● DOCUMENT EXTRACT
● ● ● ●

Classical Mythology: All's Not Fair in Love and War: The Fall of Troy
All's Not Fair in Love and War: The Fall of Troy
The most significant and renowned event in all of classical mythology, the Trojan War, destroyed thousands of valiant and not-so-valiant combatants and nearly a thousand ships. So many legendary figures died in the 10 long years of fighting (traditionally placed around 1200 B.C.E.) that the war and its aftermath brought the age of heroes to an end.
Though it comes to a tragic conclusion—a city destroyed forever, the best and the brightest lying bloody on the battlefield, hundreds more lost at sea—the story of the Trojan War is a rich one. Within its basic framework—an alliance of Greek cities attempting to win back Helen by defeating the impenetrable city of Troy—the story features countless acts of valor, deception, betrayal, treachery, loyalty, and compassion by the heroes on both sides. Through several centuries, countless Greek storytellers focused on one aspect or another of this grand tale as the fabric for their own mythmaking.
One Bad Apple Does Spoil the Bunch
The events that led to the Trojan War began long before the war itself did. The ingredients included a treacherous beauty contest, a prized apple, an oath to protect a marriage, a bribe of love, an unfaithful wife, and an impenetrable wall. Together, they added up to a war that would last for a decade.
Who's the Fairest of Them All?

● ● ● ●

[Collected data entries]

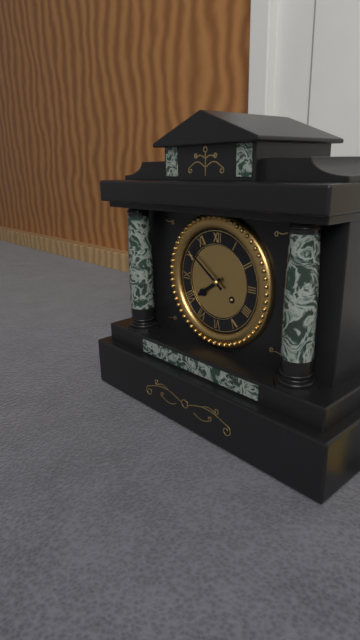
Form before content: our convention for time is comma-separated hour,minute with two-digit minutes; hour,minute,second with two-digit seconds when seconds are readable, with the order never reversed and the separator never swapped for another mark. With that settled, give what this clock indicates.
7,51
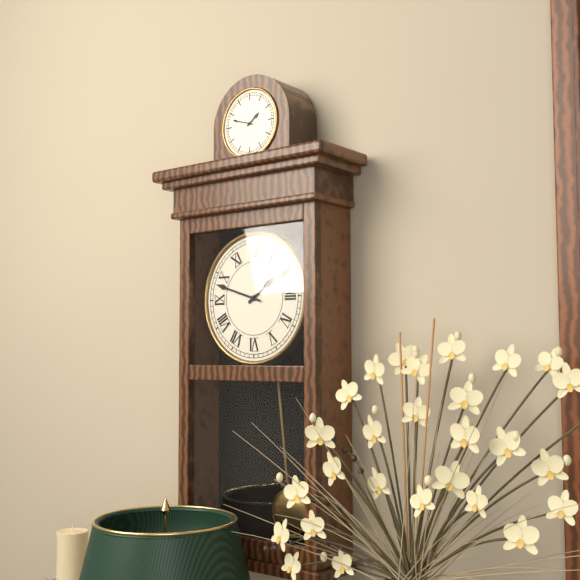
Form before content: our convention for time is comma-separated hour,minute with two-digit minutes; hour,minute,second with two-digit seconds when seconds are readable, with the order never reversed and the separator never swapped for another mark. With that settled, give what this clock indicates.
1,48
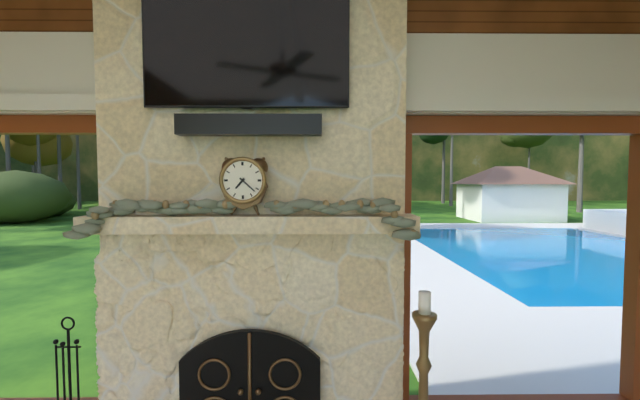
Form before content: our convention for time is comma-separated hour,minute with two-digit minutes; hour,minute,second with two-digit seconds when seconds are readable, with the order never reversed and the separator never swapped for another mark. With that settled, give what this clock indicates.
7,22
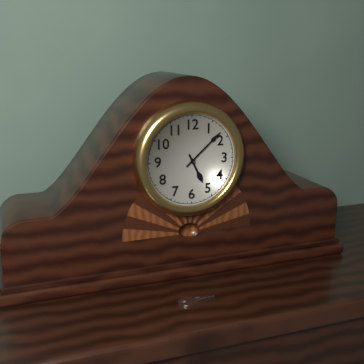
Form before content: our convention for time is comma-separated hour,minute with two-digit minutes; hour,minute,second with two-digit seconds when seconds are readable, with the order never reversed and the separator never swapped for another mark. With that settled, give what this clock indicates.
5,08
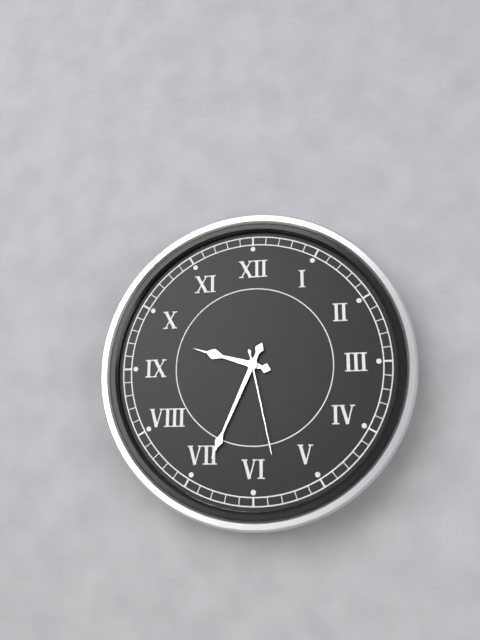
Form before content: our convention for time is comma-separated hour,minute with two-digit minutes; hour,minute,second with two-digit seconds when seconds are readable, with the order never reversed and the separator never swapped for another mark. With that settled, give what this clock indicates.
9,34,28
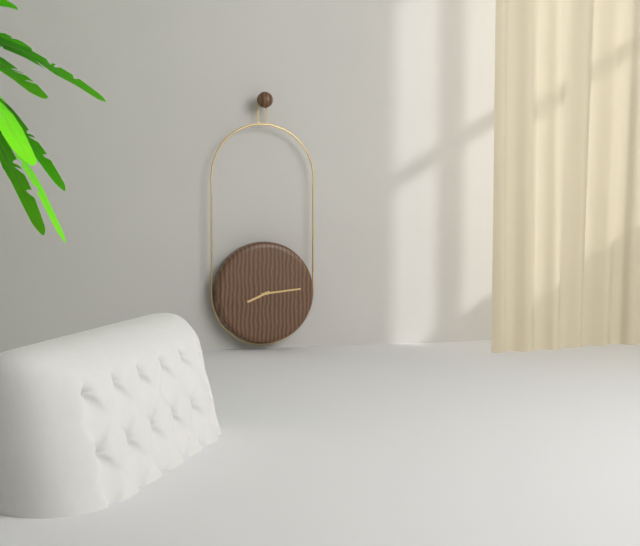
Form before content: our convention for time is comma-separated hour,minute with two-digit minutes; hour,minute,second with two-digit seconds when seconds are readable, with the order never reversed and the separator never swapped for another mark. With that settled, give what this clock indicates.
8,14
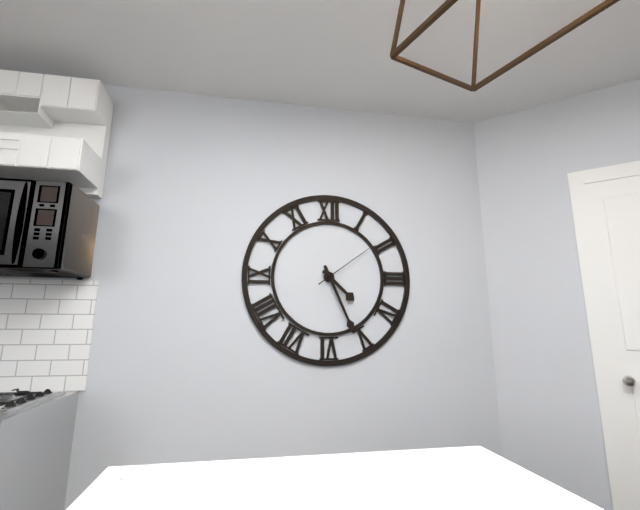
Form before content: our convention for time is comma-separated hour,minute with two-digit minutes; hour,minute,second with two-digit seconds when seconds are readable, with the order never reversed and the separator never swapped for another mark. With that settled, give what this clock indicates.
4,26,09
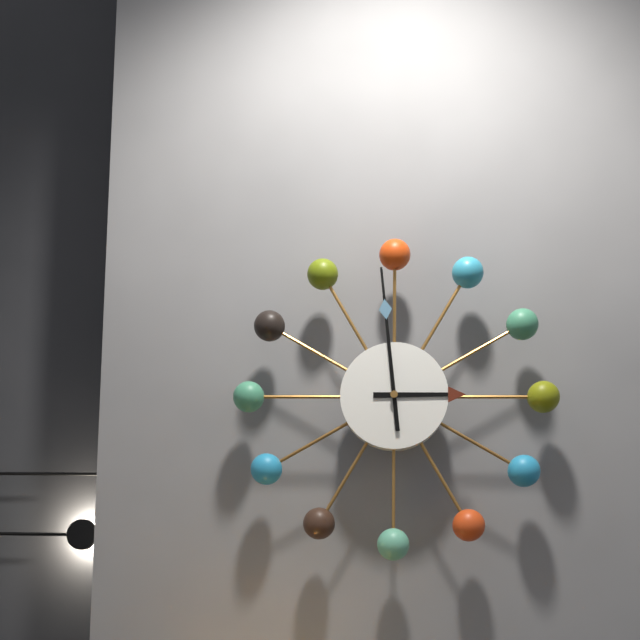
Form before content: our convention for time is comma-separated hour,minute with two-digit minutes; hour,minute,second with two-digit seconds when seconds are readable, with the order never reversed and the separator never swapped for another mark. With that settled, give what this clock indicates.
2,59
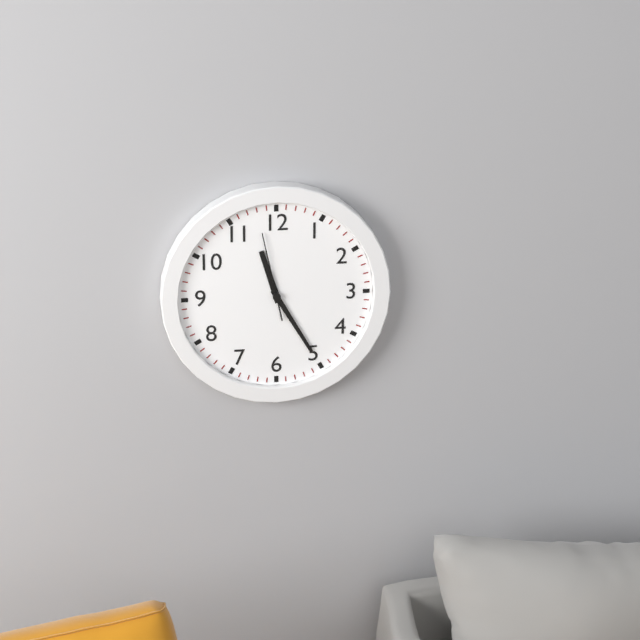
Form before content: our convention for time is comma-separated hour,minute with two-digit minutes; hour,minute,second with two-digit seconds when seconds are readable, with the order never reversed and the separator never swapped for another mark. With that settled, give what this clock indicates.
11,25,58
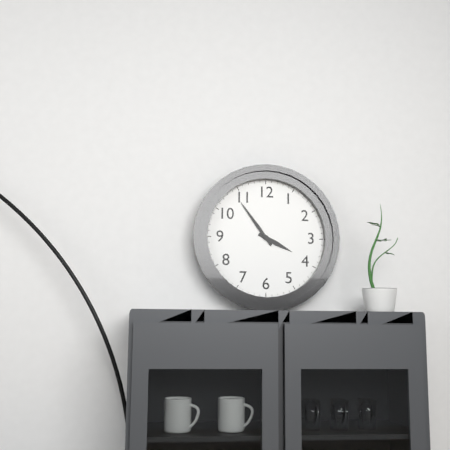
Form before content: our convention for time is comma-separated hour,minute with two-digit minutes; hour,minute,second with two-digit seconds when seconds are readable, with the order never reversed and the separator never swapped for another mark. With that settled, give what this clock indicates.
3,54
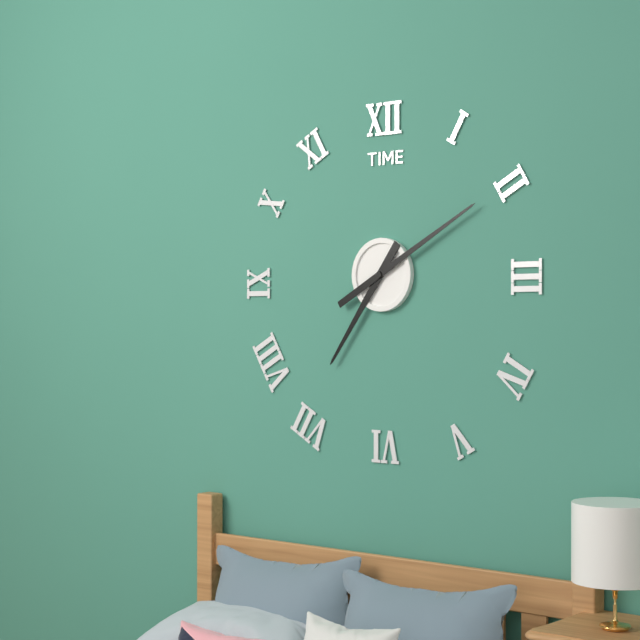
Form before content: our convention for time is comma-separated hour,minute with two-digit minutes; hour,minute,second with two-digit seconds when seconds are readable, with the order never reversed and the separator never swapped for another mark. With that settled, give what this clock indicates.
7,10
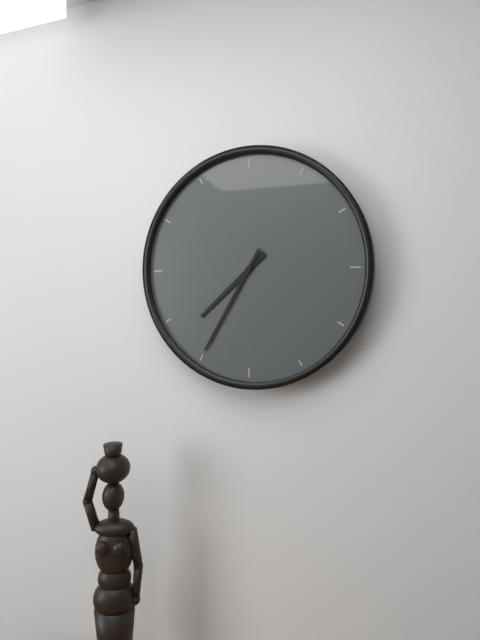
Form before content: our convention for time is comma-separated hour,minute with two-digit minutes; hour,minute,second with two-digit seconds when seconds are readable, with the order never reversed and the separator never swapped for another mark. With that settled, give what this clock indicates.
7,35
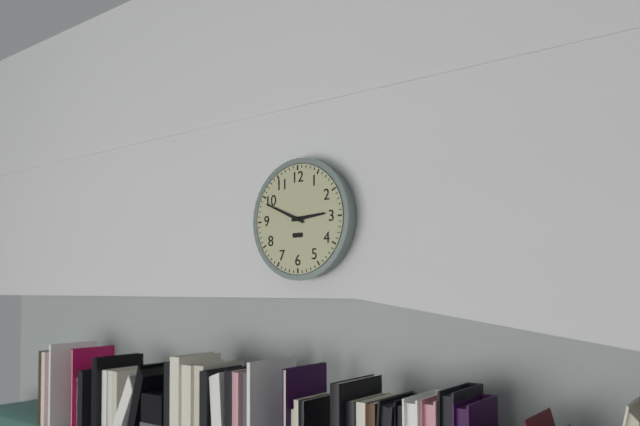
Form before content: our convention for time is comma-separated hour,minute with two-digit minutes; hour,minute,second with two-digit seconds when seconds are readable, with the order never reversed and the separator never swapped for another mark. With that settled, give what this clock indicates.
2,49
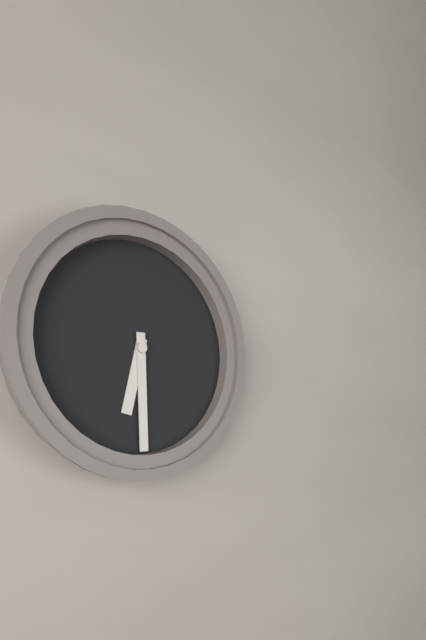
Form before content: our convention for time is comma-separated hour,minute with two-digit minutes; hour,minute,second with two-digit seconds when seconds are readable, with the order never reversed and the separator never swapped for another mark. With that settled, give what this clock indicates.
6,30
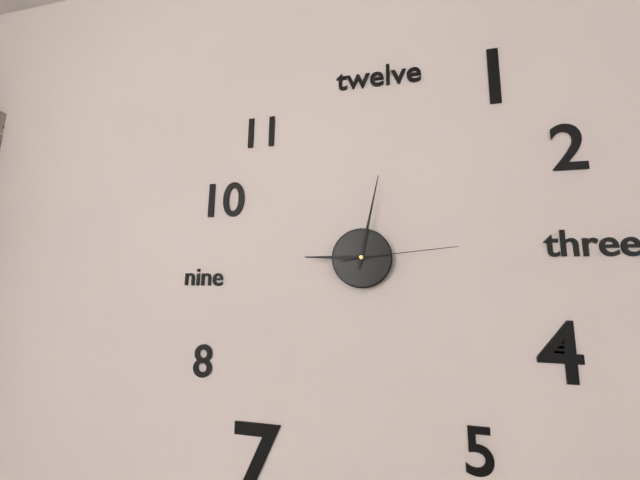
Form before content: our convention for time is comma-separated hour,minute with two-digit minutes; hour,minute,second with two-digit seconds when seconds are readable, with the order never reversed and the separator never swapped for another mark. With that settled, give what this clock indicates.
9,02,14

● ● ● ●

● WORK REQUIRED
Set down the part of the Trojan War text starting with "Though it comes" and going on through "their own mythmaking.". You won't need any of the items to do this.

● RESULT OF THE EXERCISE
Though it comes to a tragic conclusion—a city destroyed forever, the best and the brightest lying bloody on the battlefield, hundreds more lost at sea—the story of the Trojan War is a rich one. Within its basic framework—an alliance of Greek cities attempting to win back Helen by defeating the impenetrable city of Troy—the story features countless acts of valor, deception, betrayal, treachery, loyalty, and compassion by the heroes on both sides. Through several centuries, countless Greek storytellers focused on one aspect or another of this grand tale as the fabric for their own mythmaking.